Segment Start: PROVIDED RECORDS
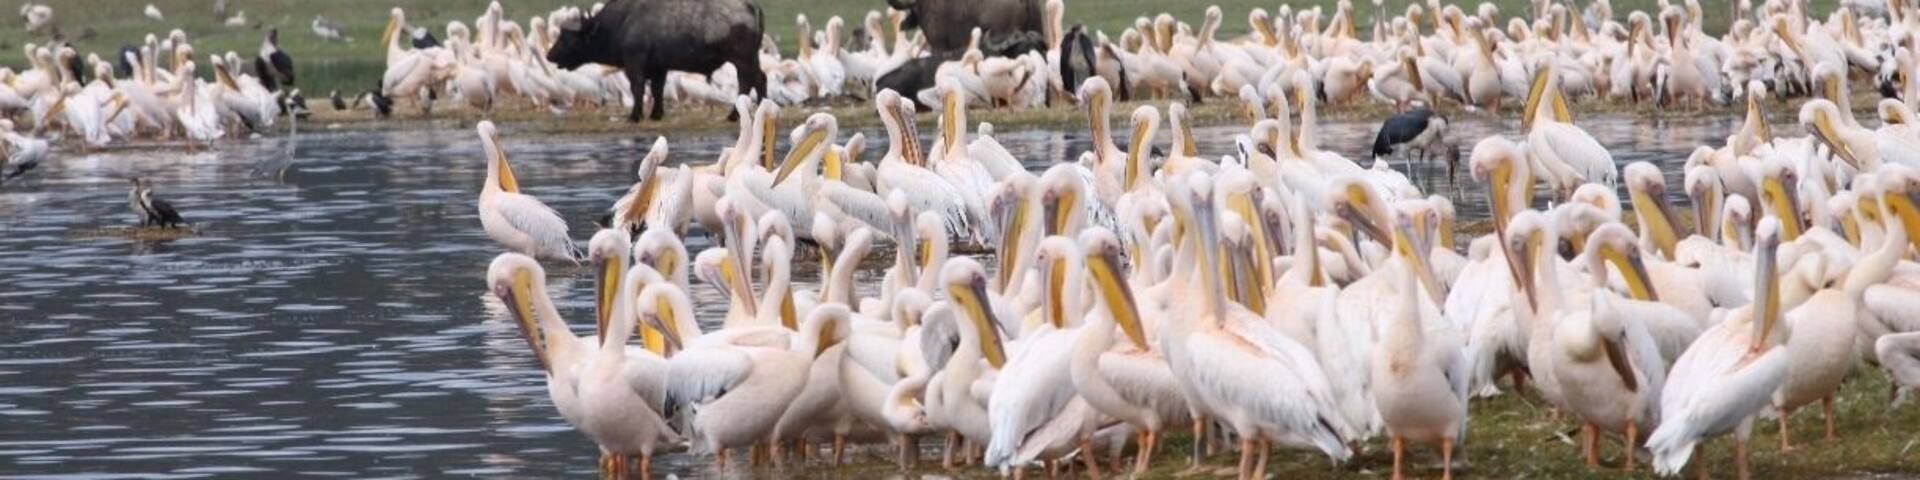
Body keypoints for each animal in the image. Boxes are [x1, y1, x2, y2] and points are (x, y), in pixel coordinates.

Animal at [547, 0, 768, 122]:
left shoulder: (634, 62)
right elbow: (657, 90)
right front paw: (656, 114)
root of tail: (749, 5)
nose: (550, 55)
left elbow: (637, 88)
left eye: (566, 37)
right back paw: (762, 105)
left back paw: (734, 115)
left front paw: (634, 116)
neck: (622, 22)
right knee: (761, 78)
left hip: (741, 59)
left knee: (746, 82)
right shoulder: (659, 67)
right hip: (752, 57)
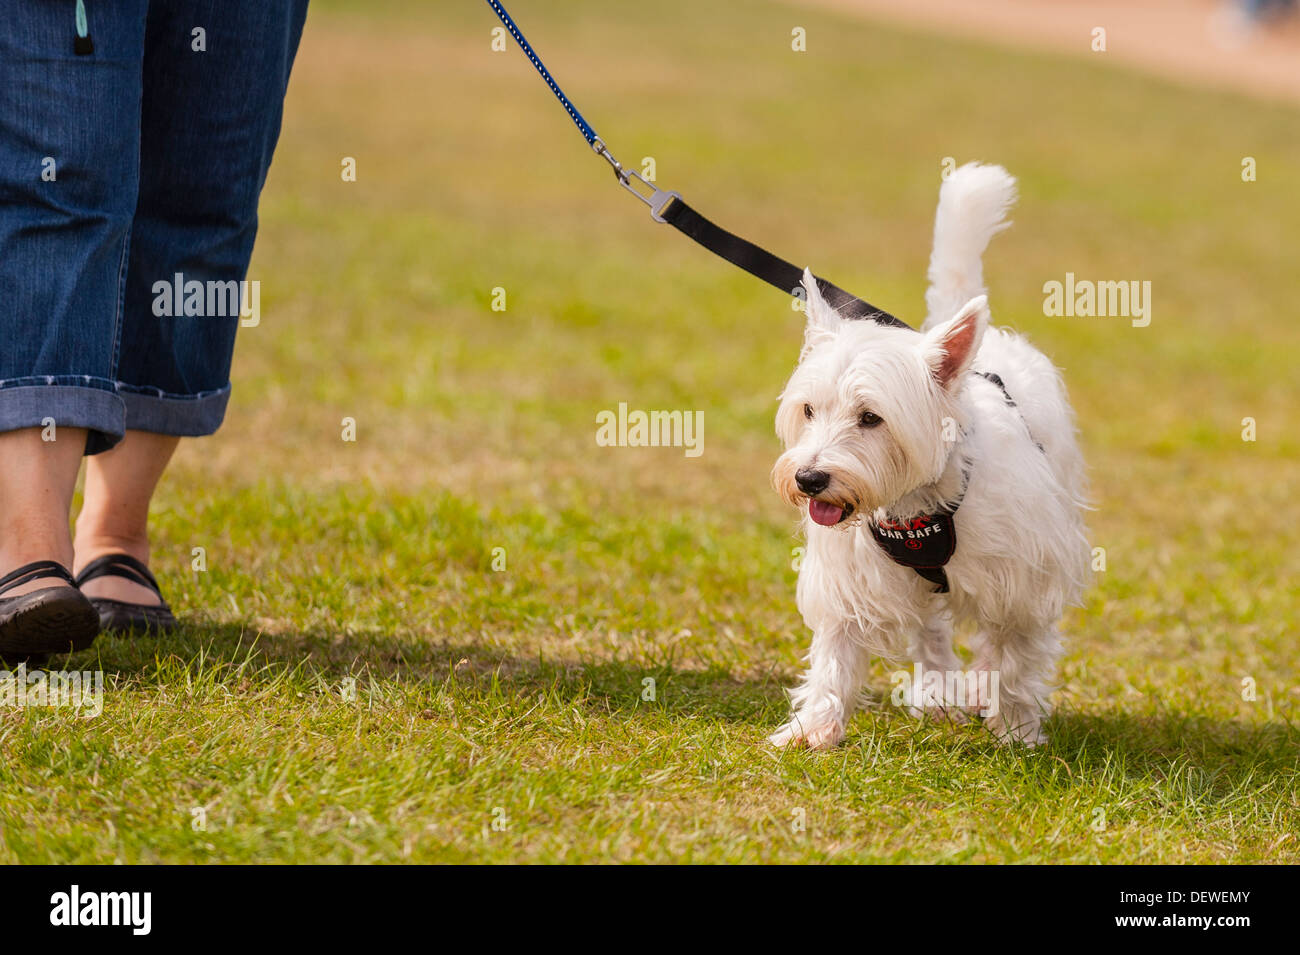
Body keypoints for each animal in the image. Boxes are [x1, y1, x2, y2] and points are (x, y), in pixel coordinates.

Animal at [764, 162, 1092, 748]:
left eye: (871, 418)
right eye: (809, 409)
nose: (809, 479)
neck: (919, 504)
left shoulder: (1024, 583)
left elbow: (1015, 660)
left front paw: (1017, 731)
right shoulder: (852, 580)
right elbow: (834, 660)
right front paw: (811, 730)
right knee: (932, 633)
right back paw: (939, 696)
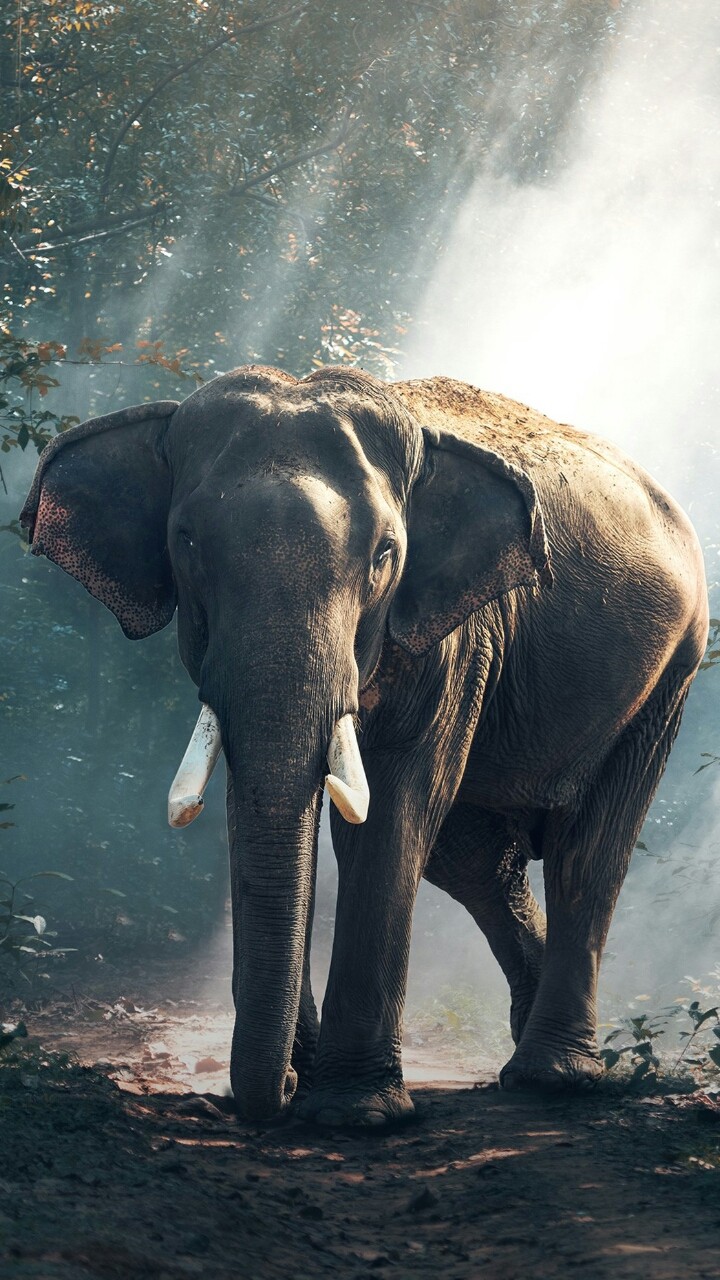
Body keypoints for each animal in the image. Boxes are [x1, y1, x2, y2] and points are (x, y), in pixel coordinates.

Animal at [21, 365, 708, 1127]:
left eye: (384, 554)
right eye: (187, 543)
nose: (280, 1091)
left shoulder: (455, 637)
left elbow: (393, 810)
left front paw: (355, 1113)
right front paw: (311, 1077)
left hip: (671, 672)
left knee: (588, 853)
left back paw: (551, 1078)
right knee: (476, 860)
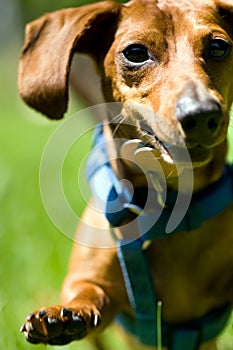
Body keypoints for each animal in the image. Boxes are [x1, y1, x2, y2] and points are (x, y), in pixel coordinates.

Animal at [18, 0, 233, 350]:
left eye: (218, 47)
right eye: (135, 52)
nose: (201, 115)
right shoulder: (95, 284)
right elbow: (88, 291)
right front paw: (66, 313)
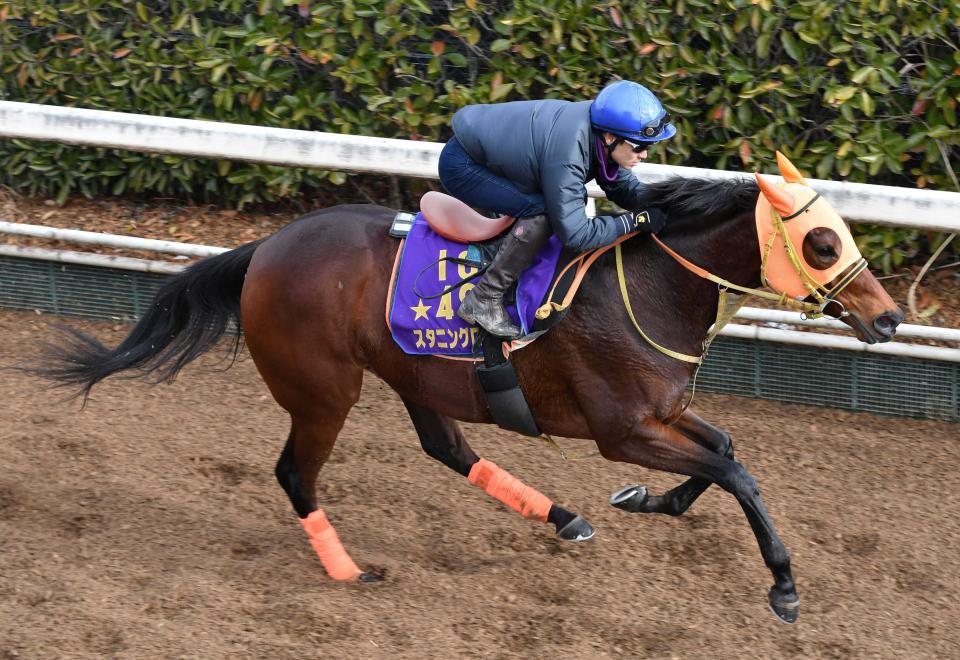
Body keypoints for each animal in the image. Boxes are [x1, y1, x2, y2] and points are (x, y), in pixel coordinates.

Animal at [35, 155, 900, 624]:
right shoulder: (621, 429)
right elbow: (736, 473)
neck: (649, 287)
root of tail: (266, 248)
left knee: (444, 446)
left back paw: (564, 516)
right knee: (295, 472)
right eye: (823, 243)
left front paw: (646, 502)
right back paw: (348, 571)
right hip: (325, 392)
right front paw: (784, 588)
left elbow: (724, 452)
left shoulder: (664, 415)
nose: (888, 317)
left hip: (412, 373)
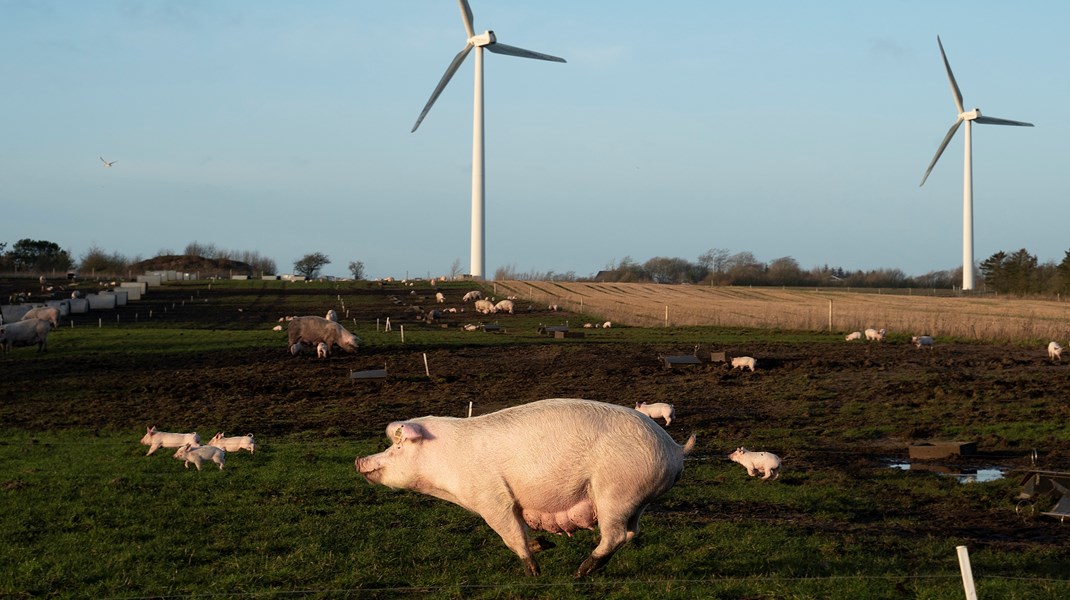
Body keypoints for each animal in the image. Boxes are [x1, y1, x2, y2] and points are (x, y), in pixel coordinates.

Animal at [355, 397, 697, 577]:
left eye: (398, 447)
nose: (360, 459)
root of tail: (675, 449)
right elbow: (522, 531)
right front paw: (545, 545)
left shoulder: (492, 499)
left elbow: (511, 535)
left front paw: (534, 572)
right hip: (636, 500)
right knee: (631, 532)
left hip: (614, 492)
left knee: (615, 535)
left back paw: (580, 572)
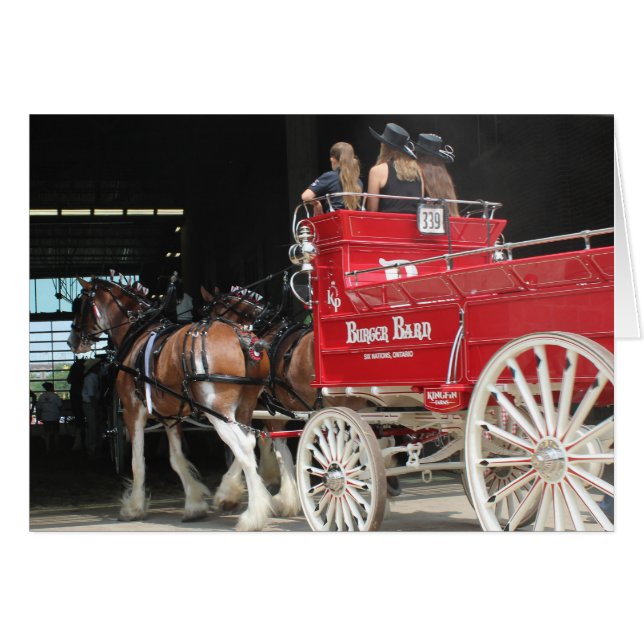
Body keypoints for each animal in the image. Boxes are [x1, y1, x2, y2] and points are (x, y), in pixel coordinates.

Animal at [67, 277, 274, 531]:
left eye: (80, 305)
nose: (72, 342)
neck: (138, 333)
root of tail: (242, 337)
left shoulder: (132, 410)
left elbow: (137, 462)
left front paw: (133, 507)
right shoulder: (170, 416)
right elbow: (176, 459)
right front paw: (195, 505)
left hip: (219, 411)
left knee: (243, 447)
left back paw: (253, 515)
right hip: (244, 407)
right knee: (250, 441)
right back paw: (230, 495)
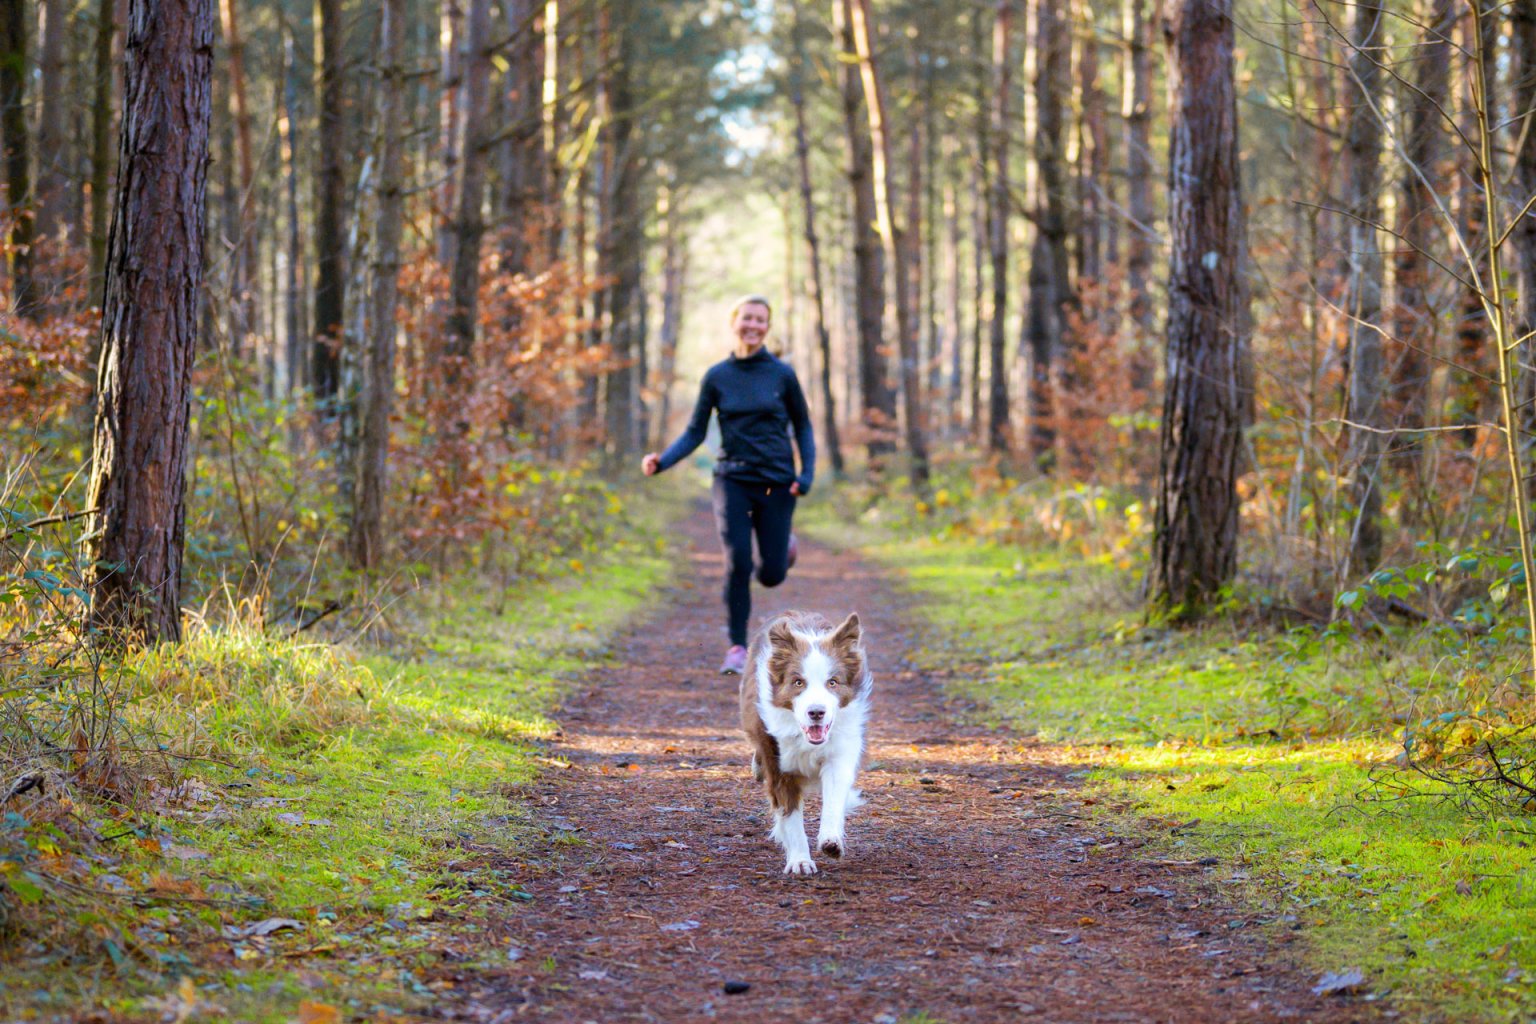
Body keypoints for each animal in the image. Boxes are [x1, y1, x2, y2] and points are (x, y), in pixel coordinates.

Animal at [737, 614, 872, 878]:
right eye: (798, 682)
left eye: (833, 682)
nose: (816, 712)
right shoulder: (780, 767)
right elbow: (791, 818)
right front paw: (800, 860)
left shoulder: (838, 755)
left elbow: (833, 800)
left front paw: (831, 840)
Segment End: PROVIDED RECORDS
- WHAT THE TASK ASKS
Go through the data above and copy each line in which "nose" appears.

- WRITTEN REPLY
nose: (550, 55)
nose: (809, 479)
nose: (280, 1091)
nose: (201, 115)
nose: (888, 317)
nose: (360, 459)
nose: (72, 342)
nose: (816, 712)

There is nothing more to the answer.